Basically, SWOT analysis is a planning tool used in business administration and economics, but it can also be used in other activities.
The analysis relates to factors that can be influenced in an organisation’s own activities, but also to factors of external origin that cannot be influenced. To facilitate the SWOT analysis, several analytical templates are available. These are then adapted to in-house activities.
Based on the analysis, one can obtain an understanding of how the organisation can act and prioritise in order to develop, and what the organisation needs to do in the long term. Finally, SWOT allows time schedules to be attached to high priority activities.
Follow these steps,
- Carefully think about the activity. Write down all strengths and advantages that will benefit the gender equality efforts.

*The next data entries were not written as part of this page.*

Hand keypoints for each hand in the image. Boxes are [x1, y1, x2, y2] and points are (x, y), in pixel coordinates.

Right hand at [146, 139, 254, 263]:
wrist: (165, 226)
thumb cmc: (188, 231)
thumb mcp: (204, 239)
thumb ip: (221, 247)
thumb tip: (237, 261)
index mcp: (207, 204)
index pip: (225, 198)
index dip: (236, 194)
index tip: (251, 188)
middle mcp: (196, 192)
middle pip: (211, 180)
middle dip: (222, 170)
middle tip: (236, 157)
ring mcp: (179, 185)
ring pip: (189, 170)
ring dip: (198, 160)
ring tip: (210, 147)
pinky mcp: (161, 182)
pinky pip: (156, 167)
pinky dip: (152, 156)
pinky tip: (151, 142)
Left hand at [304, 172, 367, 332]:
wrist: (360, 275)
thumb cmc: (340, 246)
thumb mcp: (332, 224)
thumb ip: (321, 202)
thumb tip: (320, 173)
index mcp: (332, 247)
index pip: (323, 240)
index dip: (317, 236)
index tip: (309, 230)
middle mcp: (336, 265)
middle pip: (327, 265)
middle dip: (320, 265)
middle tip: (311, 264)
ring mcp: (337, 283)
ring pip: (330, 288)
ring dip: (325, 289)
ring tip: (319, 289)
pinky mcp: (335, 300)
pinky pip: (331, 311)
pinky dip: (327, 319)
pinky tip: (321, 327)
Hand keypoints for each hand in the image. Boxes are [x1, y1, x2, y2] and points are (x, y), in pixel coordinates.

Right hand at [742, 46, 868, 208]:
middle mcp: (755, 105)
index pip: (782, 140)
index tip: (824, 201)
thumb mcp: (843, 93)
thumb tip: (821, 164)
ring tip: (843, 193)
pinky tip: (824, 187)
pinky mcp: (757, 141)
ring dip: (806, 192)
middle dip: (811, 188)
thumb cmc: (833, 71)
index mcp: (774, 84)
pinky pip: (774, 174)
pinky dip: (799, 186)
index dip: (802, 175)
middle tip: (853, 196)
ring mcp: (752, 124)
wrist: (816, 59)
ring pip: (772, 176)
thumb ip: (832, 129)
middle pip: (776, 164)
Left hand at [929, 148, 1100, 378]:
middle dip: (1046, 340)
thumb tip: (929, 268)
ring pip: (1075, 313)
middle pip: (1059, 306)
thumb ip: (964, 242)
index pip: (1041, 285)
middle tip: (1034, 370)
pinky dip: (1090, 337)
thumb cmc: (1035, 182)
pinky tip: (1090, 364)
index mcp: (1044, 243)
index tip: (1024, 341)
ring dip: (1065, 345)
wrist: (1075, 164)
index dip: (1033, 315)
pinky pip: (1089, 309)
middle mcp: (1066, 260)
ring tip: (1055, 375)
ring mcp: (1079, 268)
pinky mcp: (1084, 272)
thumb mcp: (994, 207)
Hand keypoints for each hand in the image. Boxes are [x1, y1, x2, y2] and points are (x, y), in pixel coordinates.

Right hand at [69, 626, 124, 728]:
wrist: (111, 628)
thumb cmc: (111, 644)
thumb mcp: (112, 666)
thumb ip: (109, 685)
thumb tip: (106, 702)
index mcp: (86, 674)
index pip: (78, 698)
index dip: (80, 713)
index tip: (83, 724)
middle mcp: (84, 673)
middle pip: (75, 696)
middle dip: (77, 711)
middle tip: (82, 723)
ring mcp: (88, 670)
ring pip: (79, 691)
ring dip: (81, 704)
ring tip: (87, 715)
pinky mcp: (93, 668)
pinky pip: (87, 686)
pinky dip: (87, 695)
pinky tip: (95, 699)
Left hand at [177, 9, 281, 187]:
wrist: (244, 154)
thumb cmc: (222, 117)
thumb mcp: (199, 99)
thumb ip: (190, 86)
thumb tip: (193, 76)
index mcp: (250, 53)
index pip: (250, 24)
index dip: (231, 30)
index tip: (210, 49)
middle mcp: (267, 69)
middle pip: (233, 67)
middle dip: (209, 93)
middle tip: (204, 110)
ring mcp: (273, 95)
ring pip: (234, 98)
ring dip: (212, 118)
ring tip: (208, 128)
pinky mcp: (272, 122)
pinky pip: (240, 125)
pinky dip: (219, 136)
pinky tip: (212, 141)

- Now write down all weaknesses, obstacles and problems that may make the gender equality efforts more difficult.
- Once this has been accomplished, review the current situation and discuss what is particularly important to nurture and hold on to for the future (Point 1 – Strengths) and which problems must be solved in the short- and long-run (Point 2 – Weaknesses).
- Then list all threats you can think of that may counteract the gender mainstreaming process. In so doing, it may be useful to return to the weaknesses identified earlier and exaggerate their seriousness; ask yourself, ‘What will happen if this problem is not solved?’
- List all threats you can think of that may help facilitate gender equality and gender mainstreaming. Brainstorm, think out of the box and be creative – try to think of anything that may end up benefitting your gender equality efforts.
- Work with points 4 and 5 in the same way you worked with point 3. Finally, develop a concrete action plan for the work ahead. Some recommended headings in the action plan are ‘Who, does what, by which date?’